» **ACTION ITEM**
Print the records exactly as they are written.

____ MATERIALS PROVIDED

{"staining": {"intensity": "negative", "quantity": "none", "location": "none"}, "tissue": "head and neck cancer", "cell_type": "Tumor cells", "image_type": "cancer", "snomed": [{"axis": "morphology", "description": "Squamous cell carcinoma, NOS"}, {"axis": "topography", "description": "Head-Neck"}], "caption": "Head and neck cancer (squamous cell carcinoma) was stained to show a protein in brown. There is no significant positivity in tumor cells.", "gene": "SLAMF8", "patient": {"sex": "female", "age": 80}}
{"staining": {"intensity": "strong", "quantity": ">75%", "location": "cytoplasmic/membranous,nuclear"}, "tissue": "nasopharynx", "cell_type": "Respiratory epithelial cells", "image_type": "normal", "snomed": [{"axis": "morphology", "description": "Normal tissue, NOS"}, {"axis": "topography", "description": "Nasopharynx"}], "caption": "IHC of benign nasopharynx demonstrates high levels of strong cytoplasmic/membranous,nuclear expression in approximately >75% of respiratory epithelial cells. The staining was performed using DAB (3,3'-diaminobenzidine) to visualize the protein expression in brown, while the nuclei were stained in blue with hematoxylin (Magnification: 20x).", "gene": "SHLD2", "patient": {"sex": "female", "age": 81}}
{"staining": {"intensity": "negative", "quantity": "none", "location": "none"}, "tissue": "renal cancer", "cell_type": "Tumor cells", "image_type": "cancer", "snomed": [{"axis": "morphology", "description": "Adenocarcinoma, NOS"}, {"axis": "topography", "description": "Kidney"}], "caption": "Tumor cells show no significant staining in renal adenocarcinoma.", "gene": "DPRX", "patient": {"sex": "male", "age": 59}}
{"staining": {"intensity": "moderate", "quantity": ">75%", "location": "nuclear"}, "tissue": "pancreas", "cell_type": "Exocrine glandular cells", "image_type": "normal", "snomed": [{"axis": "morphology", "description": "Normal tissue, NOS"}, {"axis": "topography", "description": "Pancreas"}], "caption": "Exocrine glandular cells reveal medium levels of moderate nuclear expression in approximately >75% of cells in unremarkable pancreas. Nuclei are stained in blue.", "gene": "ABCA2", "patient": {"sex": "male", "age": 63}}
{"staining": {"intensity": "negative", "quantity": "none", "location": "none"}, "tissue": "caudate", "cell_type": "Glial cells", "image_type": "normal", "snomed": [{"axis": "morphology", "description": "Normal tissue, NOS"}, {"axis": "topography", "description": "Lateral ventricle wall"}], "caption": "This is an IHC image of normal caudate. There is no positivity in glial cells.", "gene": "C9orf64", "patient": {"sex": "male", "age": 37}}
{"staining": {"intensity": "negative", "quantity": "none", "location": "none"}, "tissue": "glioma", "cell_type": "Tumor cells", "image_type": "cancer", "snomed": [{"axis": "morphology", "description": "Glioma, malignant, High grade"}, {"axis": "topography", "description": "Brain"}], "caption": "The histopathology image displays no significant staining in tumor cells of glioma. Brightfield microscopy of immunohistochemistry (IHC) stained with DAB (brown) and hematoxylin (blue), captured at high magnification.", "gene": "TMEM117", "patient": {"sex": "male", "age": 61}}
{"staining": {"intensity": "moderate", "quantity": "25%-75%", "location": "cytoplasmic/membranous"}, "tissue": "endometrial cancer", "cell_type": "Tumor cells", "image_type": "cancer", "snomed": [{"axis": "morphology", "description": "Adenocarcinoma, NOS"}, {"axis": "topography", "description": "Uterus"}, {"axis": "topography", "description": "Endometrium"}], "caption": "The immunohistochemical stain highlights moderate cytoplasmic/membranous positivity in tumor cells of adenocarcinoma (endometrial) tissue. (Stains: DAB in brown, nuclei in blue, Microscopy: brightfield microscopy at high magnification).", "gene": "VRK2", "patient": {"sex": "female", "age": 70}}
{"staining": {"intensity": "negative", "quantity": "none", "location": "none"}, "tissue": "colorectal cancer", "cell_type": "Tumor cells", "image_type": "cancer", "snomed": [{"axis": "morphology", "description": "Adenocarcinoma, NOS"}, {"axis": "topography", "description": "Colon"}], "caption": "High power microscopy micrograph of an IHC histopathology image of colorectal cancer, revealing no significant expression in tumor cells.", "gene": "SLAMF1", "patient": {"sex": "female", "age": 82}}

________

» **EXERCISE RESULT**
{"staining": {"intensity": "negative", "quantity": "none", "location": "none"}, "tissue": "head and neck cancer", "cell_type": "Tumor cells", "image_type": "cancer", "snomed": [{"axis": "morphology", "description": "Squamous cell carcinoma, NOS"}, {"axis": "topography", "description": "Head-Neck"}], "caption": "Head and neck cancer (squamous cell carcinoma) was stained to show a protein in brown. There is no significant positivity in tumor cells.", "gene": "SLAMF8", "patient": {"sex": "female", "age": 80}}
{"staining": {"intensity": "strong", "quantity": ">75%", "location": "cytoplasmic/membranous,nuclear"}, "tissue": "nasopharynx", "cell_type": "Respiratory epithelial cells", "image_type": "normal", "snomed": [{"axis": "morphology", "description": "Normal tissue, NOS"}, {"axis": "topography", "description": "Nasopharynx"}], "caption": "IHC of benign nasopharynx demonstrates high levels of strong cytoplasmic/membranous,nuclear expression in approximately >75% of respiratory epithelial cells. The staining was performed using DAB (3,3'-diaminobenzidine) to visualize the protein expression in brown, while the nuclei were stained in blue with hematoxylin (Magnification: 20x).", "gene": "SHLD2", "patient": {"sex": "female", "age": 81}}
{"staining": {"intensity": "negative", "quantity": "none", "location": "none"}, "tissue": "renal cancer", "cell_type": "Tumor cells", "image_type": "cancer", "snomed": [{"axis": "morphology", "description": "Adenocarcinoma, NOS"}, {"axis": "topography", "description": "Kidney"}], "caption": "Tumor cells show no significant staining in renal adenocarcinoma.", "gene": "DPRX", "patient": {"sex": "male", "age": 59}}
{"staining": {"intensity": "moderate", "quantity": ">75%", "location": "nuclear"}, "tissue": "pancreas", "cell_type": "Exocrine glandular cells", "image_type": "normal", "snomed": [{"axis": "morphology", "description": "Normal tissue, NOS"}, {"axis": "topography", "description": "Pancreas"}], "caption": "Exocrine glandular cells reveal medium levels of moderate nuclear expression in approximately >75% of cells in unremarkable pancreas. Nuclei are stained in blue.", "gene": "ABCA2", "patient": {"sex": "male", "age": 63}}
{"staining": {"intensity": "negative", "quantity": "none", "location": "none"}, "tissue": "caudate", "cell_type": "Glial cells", "image_type": "normal", "snomed": [{"axis": "morphology", "description": "Normal tissue, NOS"}, {"axis": "topography", "description": "Lateral ventricle wall"}], "caption": "This is an IHC image of normal caudate. There is no positivity in glial cells.", "gene": "C9orf64", "patient": {"sex": "male", "age": 37}}
{"staining": {"intensity": "negative", "quantity": "none", "location": "none"}, "tissue": "glioma", "cell_type": "Tumor cells", "image_type": "cancer", "snomed": [{"axis": "morphology", "description": "Glioma, malignant, High grade"}, {"axis": "topography", "description": "Brain"}], "caption": "The histopathology image displays no significant staining in tumor cells of glioma. Brightfield microscopy of immunohistochemistry (IHC) stained with DAB (brown) and hematoxylin (blue), captured at high magnification.", "gene": "TMEM117", "patient": {"sex": "male", "age": 61}}
{"staining": {"intensity": "moderate", "quantity": "25%-75%", "location": "cytoplasmic/membranous"}, "tissue": "endometrial cancer", "cell_type": "Tumor cells", "image_type": "cancer", "snomed": [{"axis": "morphology", "description": "Adenocarcinoma, NOS"}, {"axis": "topography", "description": "Uterus"}, {"axis": "topography", "description": "Endometrium"}], "caption": "The immunohistochemical stain highlights moderate cytoplasmic/membranous positivity in tumor cells of adenocarcinoma (endometrial) tissue. (Stains: DAB in brown, nuclei in blue, Microscopy: brightfield microscopy at high magnification).", "gene": "VRK2", "patient": {"sex": "female", "age": 70}}
{"staining": {"intensity": "negative", "quantity": "none", "location": "none"}, "tissue": "colorectal cancer", "cell_type": "Tumor cells", "image_type": "cancer", "snomed": [{"axis": "morphology", "description": "Adenocarcinoma, NOS"}, {"axis": "topography", "description": "Colon"}], "caption": "High power microscopy micrograph of an IHC histopathology image of colorectal cancer, revealing no significant expression in tumor cells.", "gene": "SLAMF1", "patient": {"sex": "female", "age": 82}}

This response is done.